* **What is required**
Transcribe the portion of the records that begins with the line containing "aag in enkele stappen" and ends with the line containing "Скачать книги бесплатно", including both of those lines. Omit the pictures from your transcription.
Data listing: Begin
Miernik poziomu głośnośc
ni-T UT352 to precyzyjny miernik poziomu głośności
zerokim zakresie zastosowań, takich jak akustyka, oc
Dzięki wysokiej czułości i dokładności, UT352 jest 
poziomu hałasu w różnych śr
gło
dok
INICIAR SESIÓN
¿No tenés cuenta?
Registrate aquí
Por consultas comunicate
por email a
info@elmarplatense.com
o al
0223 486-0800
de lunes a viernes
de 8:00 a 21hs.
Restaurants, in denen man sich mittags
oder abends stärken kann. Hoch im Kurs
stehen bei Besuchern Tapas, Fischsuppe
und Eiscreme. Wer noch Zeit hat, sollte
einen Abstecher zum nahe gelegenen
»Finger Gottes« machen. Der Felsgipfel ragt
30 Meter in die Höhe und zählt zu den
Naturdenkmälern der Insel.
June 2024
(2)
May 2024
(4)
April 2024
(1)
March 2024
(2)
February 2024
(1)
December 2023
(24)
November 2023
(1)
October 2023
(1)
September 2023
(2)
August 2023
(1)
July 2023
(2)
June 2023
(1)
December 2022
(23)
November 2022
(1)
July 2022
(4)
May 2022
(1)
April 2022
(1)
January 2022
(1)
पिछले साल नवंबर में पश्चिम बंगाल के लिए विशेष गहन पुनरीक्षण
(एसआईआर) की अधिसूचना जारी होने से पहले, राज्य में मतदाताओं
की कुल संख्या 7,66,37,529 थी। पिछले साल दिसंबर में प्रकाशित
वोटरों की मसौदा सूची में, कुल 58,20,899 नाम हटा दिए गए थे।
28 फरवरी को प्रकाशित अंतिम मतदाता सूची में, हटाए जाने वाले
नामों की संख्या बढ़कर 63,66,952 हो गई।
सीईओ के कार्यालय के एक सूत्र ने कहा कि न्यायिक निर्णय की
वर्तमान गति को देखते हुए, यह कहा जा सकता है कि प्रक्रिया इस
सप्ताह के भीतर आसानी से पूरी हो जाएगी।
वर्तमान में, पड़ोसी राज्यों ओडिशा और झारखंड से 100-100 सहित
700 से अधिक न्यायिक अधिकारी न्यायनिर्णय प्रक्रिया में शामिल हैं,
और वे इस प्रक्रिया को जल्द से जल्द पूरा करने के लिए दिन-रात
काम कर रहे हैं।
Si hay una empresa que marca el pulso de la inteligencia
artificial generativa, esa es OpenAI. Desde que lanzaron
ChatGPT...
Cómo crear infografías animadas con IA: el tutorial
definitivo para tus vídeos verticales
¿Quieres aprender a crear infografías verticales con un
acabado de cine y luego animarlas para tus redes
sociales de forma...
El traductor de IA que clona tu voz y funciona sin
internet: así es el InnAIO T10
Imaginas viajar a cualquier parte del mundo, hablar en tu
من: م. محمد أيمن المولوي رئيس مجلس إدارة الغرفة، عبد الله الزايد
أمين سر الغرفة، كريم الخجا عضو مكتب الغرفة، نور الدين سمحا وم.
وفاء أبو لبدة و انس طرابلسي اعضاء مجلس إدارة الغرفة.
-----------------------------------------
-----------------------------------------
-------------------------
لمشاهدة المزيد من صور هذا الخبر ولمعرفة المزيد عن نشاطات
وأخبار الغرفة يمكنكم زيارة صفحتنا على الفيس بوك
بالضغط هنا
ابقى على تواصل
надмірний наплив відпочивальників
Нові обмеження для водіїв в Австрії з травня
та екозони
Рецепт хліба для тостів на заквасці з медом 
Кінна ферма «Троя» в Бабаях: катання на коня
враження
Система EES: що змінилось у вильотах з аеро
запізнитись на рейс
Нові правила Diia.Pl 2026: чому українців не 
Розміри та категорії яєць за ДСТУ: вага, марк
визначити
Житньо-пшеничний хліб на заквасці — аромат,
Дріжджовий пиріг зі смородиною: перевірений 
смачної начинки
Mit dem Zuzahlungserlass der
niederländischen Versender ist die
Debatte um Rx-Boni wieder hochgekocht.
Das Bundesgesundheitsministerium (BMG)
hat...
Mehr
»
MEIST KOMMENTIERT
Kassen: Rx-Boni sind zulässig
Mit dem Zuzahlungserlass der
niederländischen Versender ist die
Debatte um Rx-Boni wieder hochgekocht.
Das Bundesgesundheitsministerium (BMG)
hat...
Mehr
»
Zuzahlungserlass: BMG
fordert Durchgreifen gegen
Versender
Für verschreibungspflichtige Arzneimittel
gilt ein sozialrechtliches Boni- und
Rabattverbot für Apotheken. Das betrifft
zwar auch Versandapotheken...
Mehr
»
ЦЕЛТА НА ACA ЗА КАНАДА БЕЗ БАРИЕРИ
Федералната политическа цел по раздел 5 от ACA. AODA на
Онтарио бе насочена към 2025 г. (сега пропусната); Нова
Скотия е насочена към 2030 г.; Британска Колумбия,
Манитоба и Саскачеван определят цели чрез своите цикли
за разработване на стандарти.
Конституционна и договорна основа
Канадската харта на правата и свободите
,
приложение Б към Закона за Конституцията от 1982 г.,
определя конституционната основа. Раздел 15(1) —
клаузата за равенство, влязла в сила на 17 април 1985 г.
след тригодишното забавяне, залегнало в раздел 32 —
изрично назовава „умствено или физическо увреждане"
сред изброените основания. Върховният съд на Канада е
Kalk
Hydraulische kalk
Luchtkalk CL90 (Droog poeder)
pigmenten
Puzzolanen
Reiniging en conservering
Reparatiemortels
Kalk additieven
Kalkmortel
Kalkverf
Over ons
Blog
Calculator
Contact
Data listing: End
Data listing: Begin
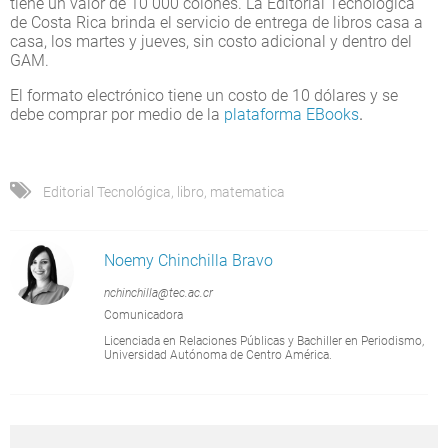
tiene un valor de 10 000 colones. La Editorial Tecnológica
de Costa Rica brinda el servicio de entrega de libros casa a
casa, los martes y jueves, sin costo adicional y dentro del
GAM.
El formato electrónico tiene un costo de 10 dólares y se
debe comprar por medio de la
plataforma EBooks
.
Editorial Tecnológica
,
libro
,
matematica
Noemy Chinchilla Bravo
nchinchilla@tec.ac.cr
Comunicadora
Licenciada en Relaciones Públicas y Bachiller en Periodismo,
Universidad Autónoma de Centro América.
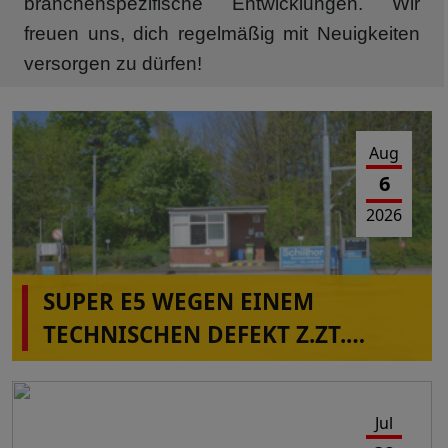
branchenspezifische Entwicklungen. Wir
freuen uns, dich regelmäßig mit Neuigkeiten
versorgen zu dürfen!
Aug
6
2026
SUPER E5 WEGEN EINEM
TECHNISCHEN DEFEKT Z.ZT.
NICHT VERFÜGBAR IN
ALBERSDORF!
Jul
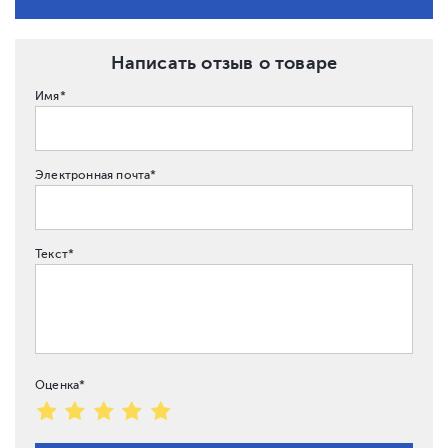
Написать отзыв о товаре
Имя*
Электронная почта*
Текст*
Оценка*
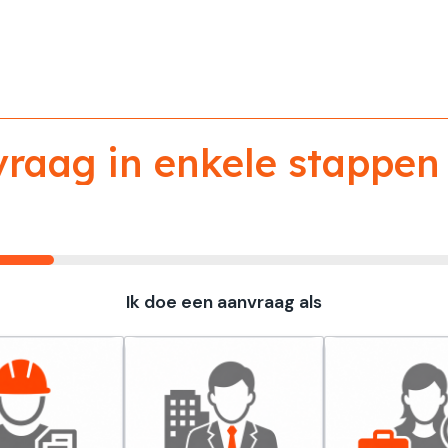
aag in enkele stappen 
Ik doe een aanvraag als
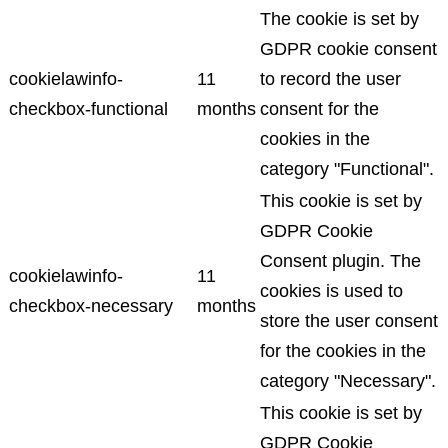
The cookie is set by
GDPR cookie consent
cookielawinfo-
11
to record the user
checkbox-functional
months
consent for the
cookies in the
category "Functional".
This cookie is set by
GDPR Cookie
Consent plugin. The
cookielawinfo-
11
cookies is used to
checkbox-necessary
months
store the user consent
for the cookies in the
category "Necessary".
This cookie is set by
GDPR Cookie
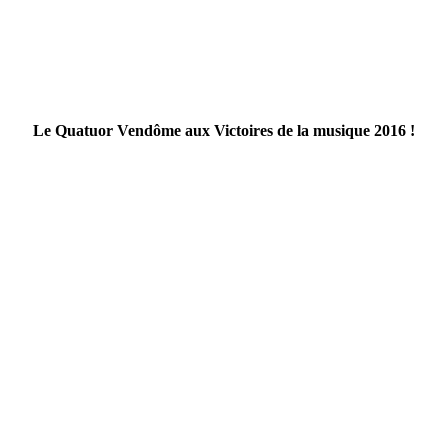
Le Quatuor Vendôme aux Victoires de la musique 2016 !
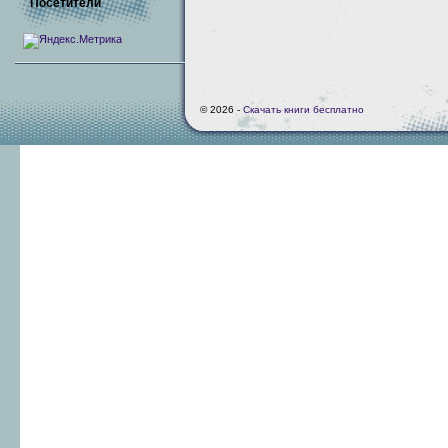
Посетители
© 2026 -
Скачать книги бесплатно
Data listing: End
* **Solution to the problem**
aag in enkele stappen 
Ik doe een aanvraag als
The cookie is set by
GDPR cookie consent
cookielawinfo-
11
to record the user
checkbox-functional
months
consent for the
cookies in the
category "Functional".
This cookie is set by
GDPR Cookie
Consent plugin. The
cookielawinfo-
11
cookies is used to
checkbox-necessary
months
store the user consent
for the cookies in the
category "Necessary".
This cookie is set by
GDPR Cookie
Le Quatuor Vendôme aux Victoires de la musique 2016 !
Посетители
© 2026 -
Скачать книги бесплатно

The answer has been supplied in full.